Math Made Easy: Polynomial Characteristics
The entire purpose of math is to be a tool for us to use to explore, understand, and manipulate our universe. Without it, our current level of technology would be impossible. We use it to describe everything we create, and to predict how things are going to behave. To do this, we must understand just what those equations mean, what the physical reality behind them is, how they behave, and what altering one part of another of them exactly does. So, to that end, I’m going to address the behavior of polynomials, and just how we can easily determine what any given polynomial is going to do without even having to do much in the way of actual mathematics beyond just using our understanding of how equations behave.
So, just what *is* a polynomial? In short, a polynomial is any mathematical expression with more than one term, which expression is *not* written as a fraction. This second part is actually important. The reason being, is there’s a more technical definition of what a polynomial is that requires advanced mathematics – it’s all about a certain type of series, one that cannot be generated (created) with multiple terms in the denominator (the bottom of a fraction).
Oh, what is a term? A term is one part of an expression, separated from the other parts by either a plus sign or a minus sign. That’s kind of a clunky way to describe it, but it’s the simplest way to get the point across.
So, the most common type of polynomial people recognize is called the quadratic, and it looks like this:
x^{2}+x+1
One term in that quadratic is the x^{2}.
The smallest polynomial we’ll ever see is a binomial, which only has two terms. How many terms can a polynomial have? Well, there’s no limit to that – we can, and do, have infinite polynomials, and we can even evaluate those with some clever thinking and calculus. But, that’s not the point of this article – I’m going to address finite ones, and how you can quickly determine their behavior by looking at them.
The most important term for determining the behavior of the polynomial is that term which has the largest degree. The degree of a term is the value of the exponent. So, in a quadratic, the degree is two, since the largest term is the one with the two as an exponent. There are four things we can determine from this term.
The first, is: is this guy a cupped curve, called a parabola, perhaps with some squiggly bumps in it, or is it more of a line (but still a curve), also perhaps with some squiggly bumps in it. Again, we look at the degree. If it is even, it is a cupped curve, and will have some bumps in it if it is any degree larger than 2. If the degree is odd, then it is a curved line (straight line for degree of one, curved with bumps, or turns, for any degree larger).

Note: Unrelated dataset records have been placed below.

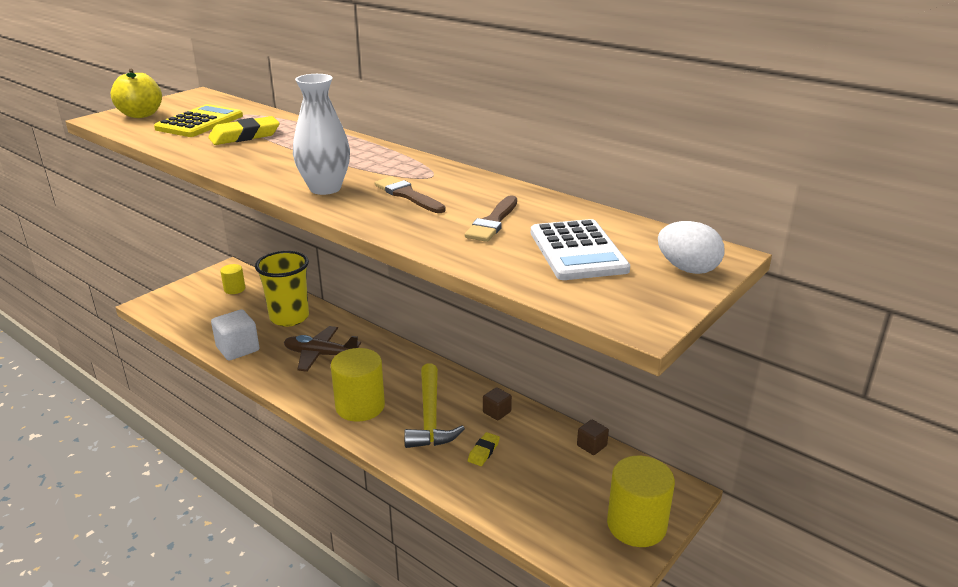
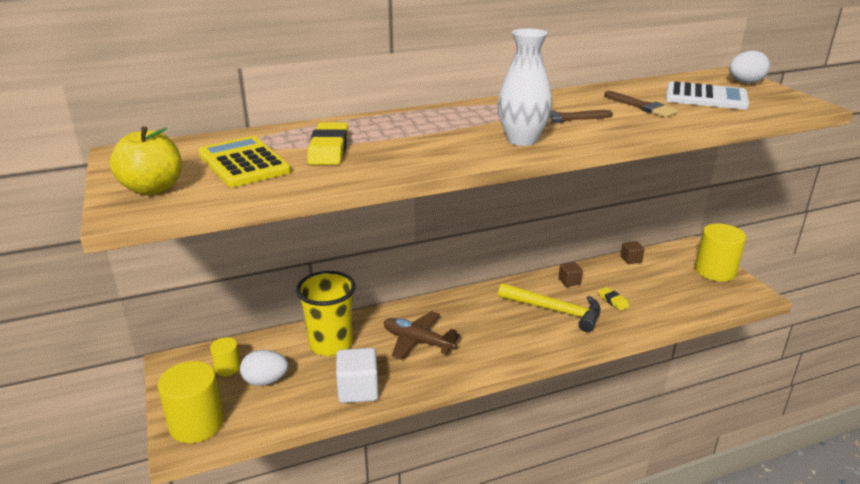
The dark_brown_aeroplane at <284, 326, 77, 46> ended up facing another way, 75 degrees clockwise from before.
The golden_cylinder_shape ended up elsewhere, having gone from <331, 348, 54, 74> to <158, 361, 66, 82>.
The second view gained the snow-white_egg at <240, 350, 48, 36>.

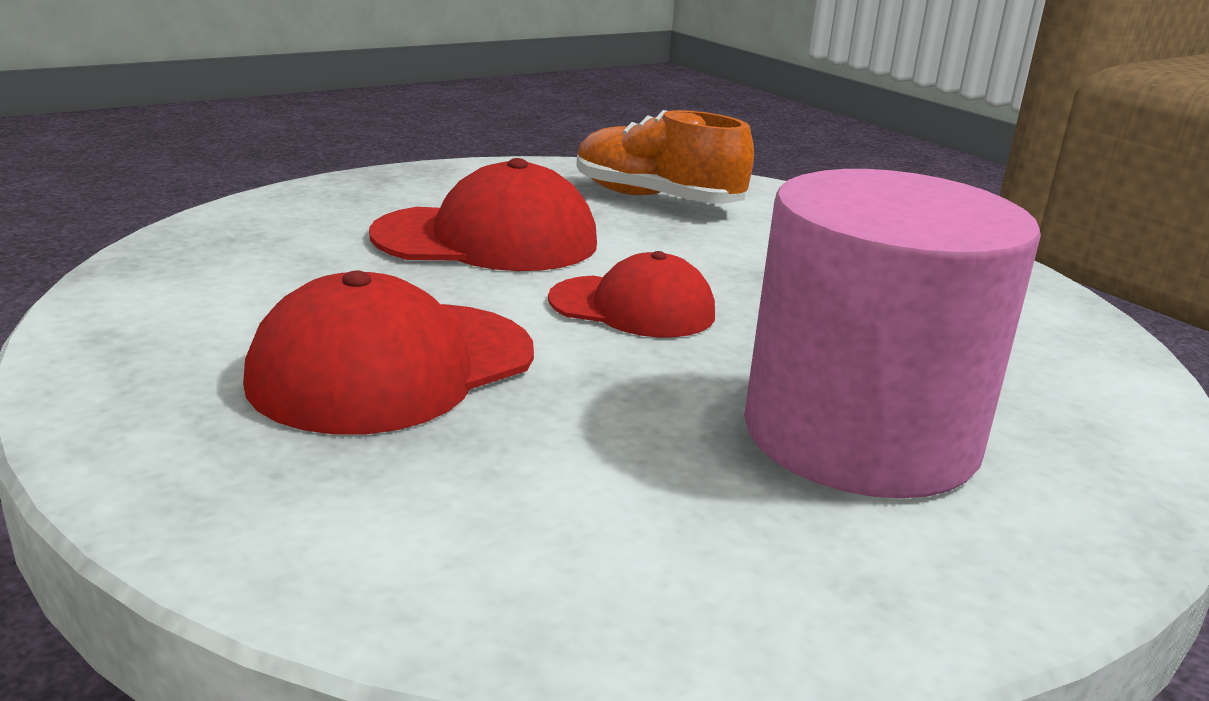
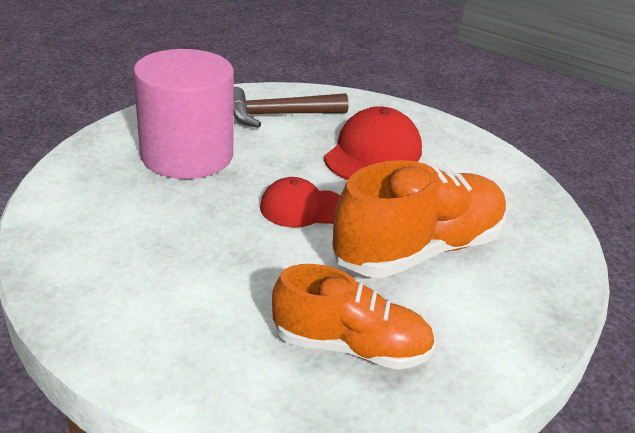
Where the scarlet_cap stood at <369, 158, 228, 113>, the bright_orange_shoe came to stand at <332, 160, 175, 118>.
The second view gained the dark_brown_carpenter's_hammer at <234, 87, 115, 41>.

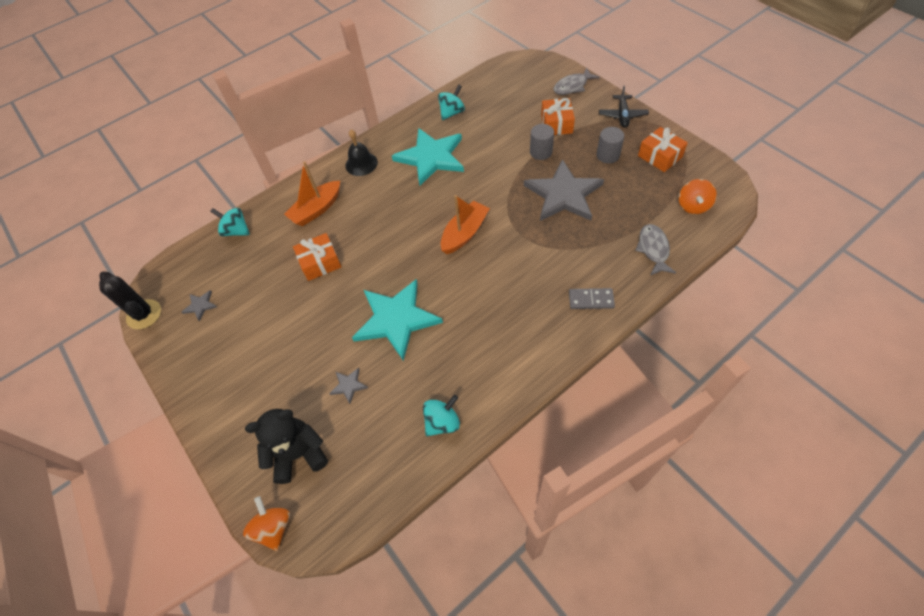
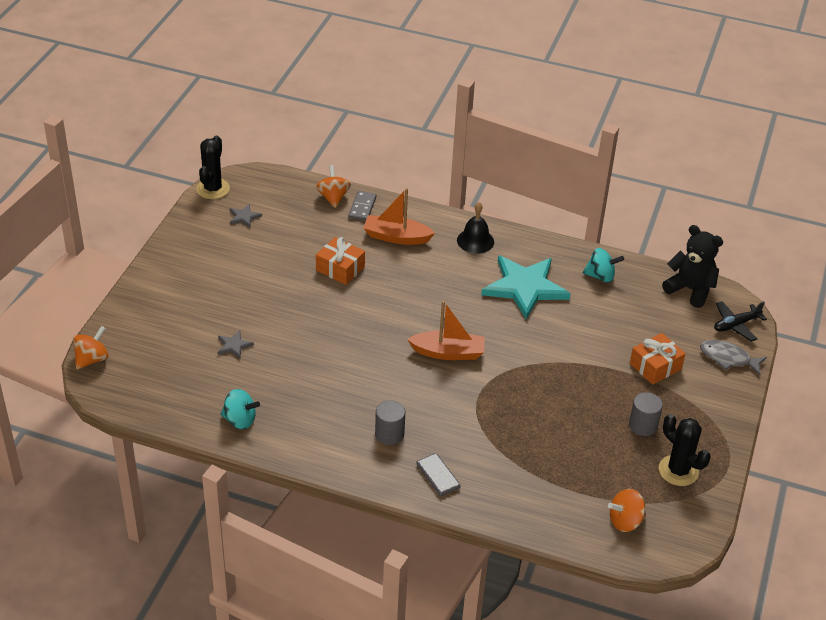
What was the teal_whirligig at <210, 208, 40, 28> turned into the bright_orange_whirligig at <316, 165, 35, 43>.
The jet-black_teddy_bear ended up elsewhere, having gone from <245, 409, 83, 75> to <662, 225, 61, 83>.
The second view lost the teal_star at <352, 279, 91, 82>.
The second view lost the grey_star at <524, 159, 80, 62>.
The grey_cylinder_shape ended up elsewhere, having gone from <530, 124, 24, 36> to <375, 400, 30, 45>.
The jet-black_aeroplane ended up elsewhere, having gone from <599, 85, 50, 42> to <714, 301, 53, 41>.
The second view lost the grey_toy_fish at <635, 224, 41, 52>.
Where the bright_orange_gift stood at <638, 127, 50, 45>, the jet-black_saguaro_cactus came to stand at <659, 414, 52, 72>.
The second view gained the grey_domino_tile at <348, 191, 28, 30>.

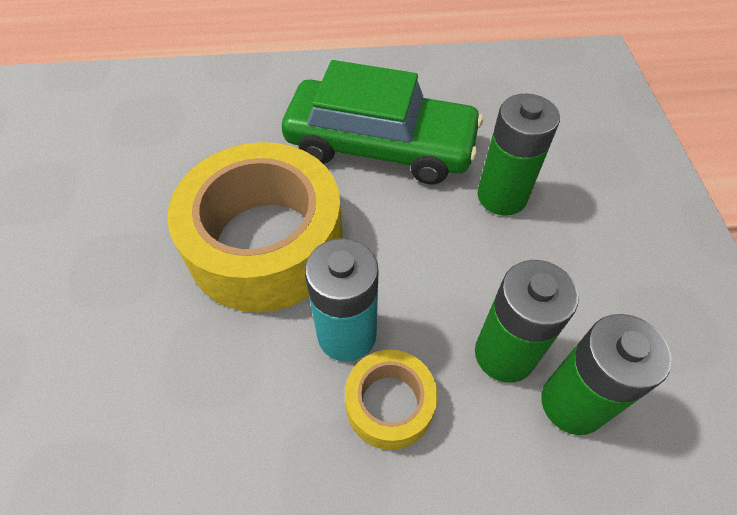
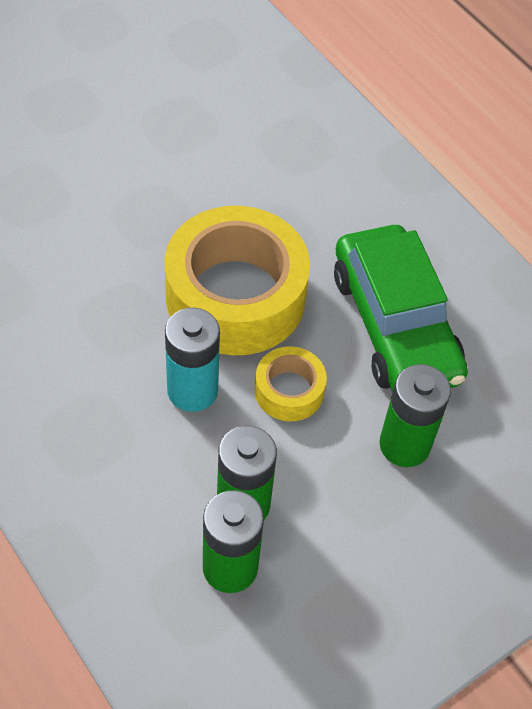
The golden_tape ended up elsewhere, having gone from <345, 350, 92, 100> to <255, 346, 72, 75>.

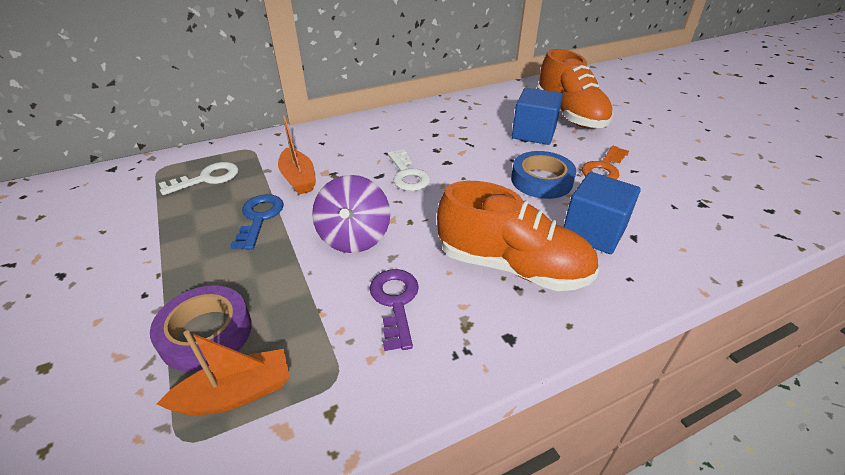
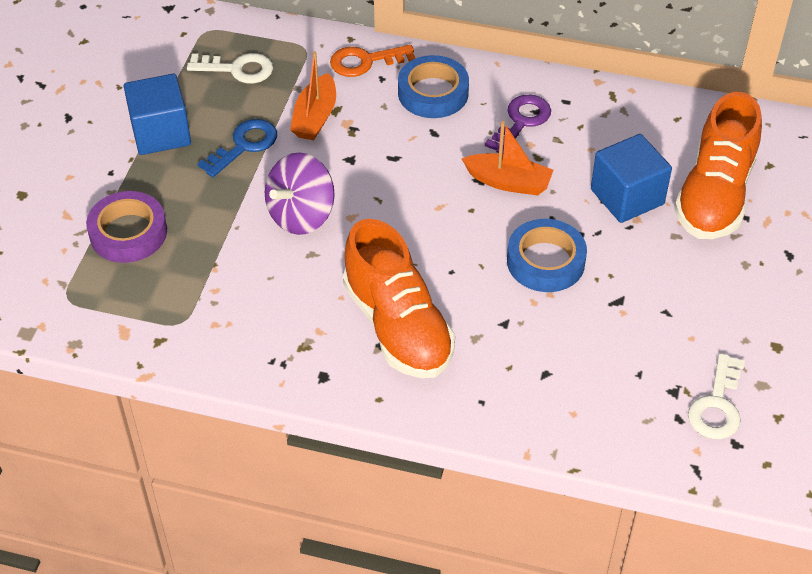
The bright_orange_boat ended up elsewhere, having gone from <157, 330, 133, 85> to <462, 121, 91, 74>.
The purple_key ended up elsewhere, having gone from <370, 269, 49, 82> to <485, 95, 66, 58>.
The snow-white_key ended up elsewhere, having gone from <388, 149, 42, 42> to <688, 353, 57, 86>.
The blue_block ended up elsewhere, having gone from <564, 172, 77, 82> to <124, 74, 67, 81>.
The bright_orange_key ended up elsewhere, having gone from <582, 146, 47, 34> to <330, 45, 86, 32>.
The second view gained the blue_tape at <398, 55, 71, 63>.

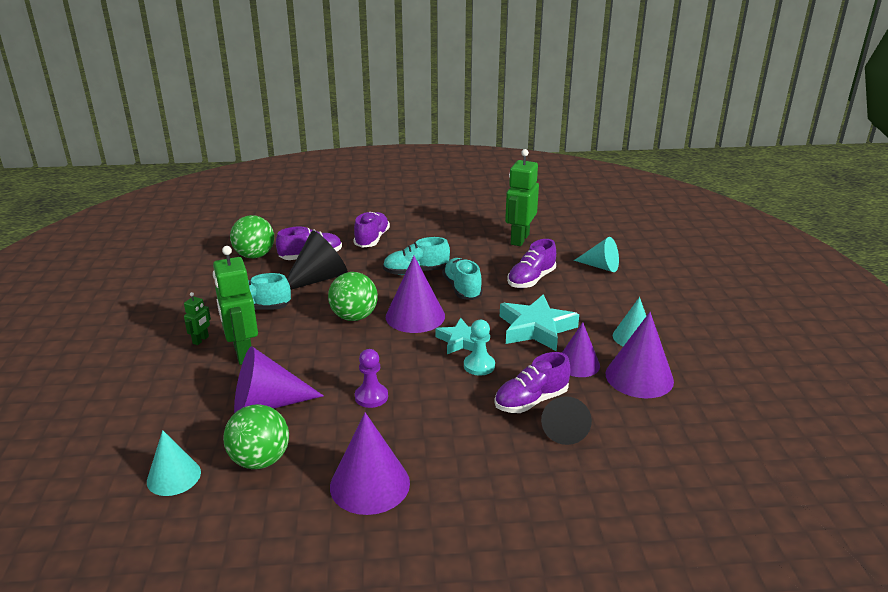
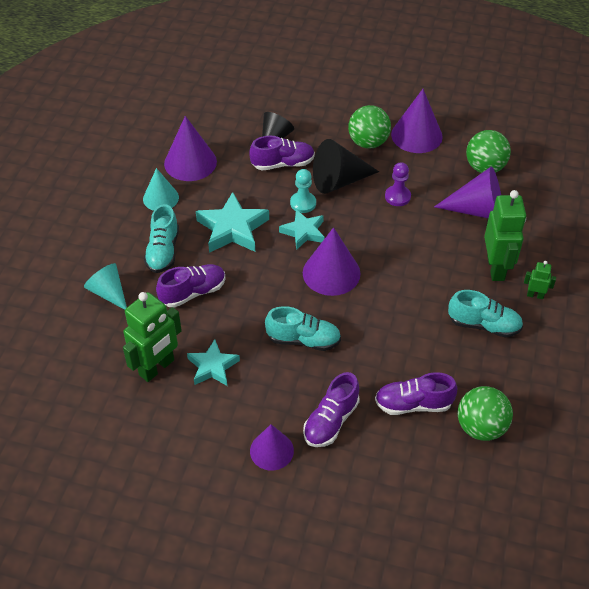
The second view lost the teal_cone at <147, 430, 54, 66>.
The leaf-green_robot_figure at <184, 292, 27, 53> ended up facing another way, 60 degrees clockwise from before.
The jet-black_cone ended up elsewhere, having gone from <286, 230, 62, 60> to <313, 139, 66, 55>.
The leaf-green_sphere ended up elsewhere, having gone from <328, 272, 50, 49> to <348, 105, 43, 44>.
The teal_shoe ended up elsewhere, having gone from <443, 258, 40, 42> to <144, 204, 35, 69>.
The purple_cone ended up elsewhere, having gone from <562, 322, 38, 55> to <250, 424, 44, 46>.
The second view gained the teal_star at <187, 339, 53, 47>.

Second, we can determine whether it opens up or down (for even degreed parabolas) or goes up and down (for the odd degreed lines). If the term with the largest exponent is positive, then it is an “up” polynomial – the cup opens up or the line goes up as it moves from left to right on the graph. Polynomials with that term being negative, we call “down” as the parabola opens down, or the line goes down as it moves from right to left on the graph.
The third thing we can tell from this largest degreed term (remember, the one with the largest exponent), is how quickly it goes up and down, or how steep it is (the slope). This is determined by the coefficient of the term – the number that is multiplying the variable. If this number is a whole number, then the bigger it is, the steeper the slope, or the faster the figure goes up or down. If that number is a fraction, then the slope becomes shallower the smaller the fraction is, spreading out the parabola, or making the line less and less steep (whichever the figure is).
Finally, the number of turns the curve takes depends solely on the largest degree. Subtract one from it, and you’ve determine the number of curves. For instance, a basic parabola, with no squiggles, is a quadratic with a degree of 2. Two minus one is one, and, indeed, the basic parabola only makes one turn. A cubic has a degree of 3, and thus makes two turns, which is the cause of it being essentially a line with a squiggle in it rather than a cup.
There are two other basic physical behaviours we can determine from the polynomial: horizontal and vertical shift, and those are obtain from either the constant in the polynomial or, you guessed it, the term of highest degree. The constant shifts the figure up and down – a negative constant shifts it down. A positive constant shifts it down. For horizontal shift, we look to see if something is added to or subtracted from the highest degree term before the power is applied (ie, (x+1)^{2}). If something is added, the figure is shifted to the left. If something is subtracted, it is shifted to the right.
And that’s it. Six basic physical behaviours we can see in all polynomials without really having to do much in the way of computation. We are able to learn their end behavior (cup or line with squiggles), whether they go up or down, how steep they are, their number of turns, and whether there is a horizontal or vertical shift. Understanding this helps us to visualize the expression and get a better feeling for what it means.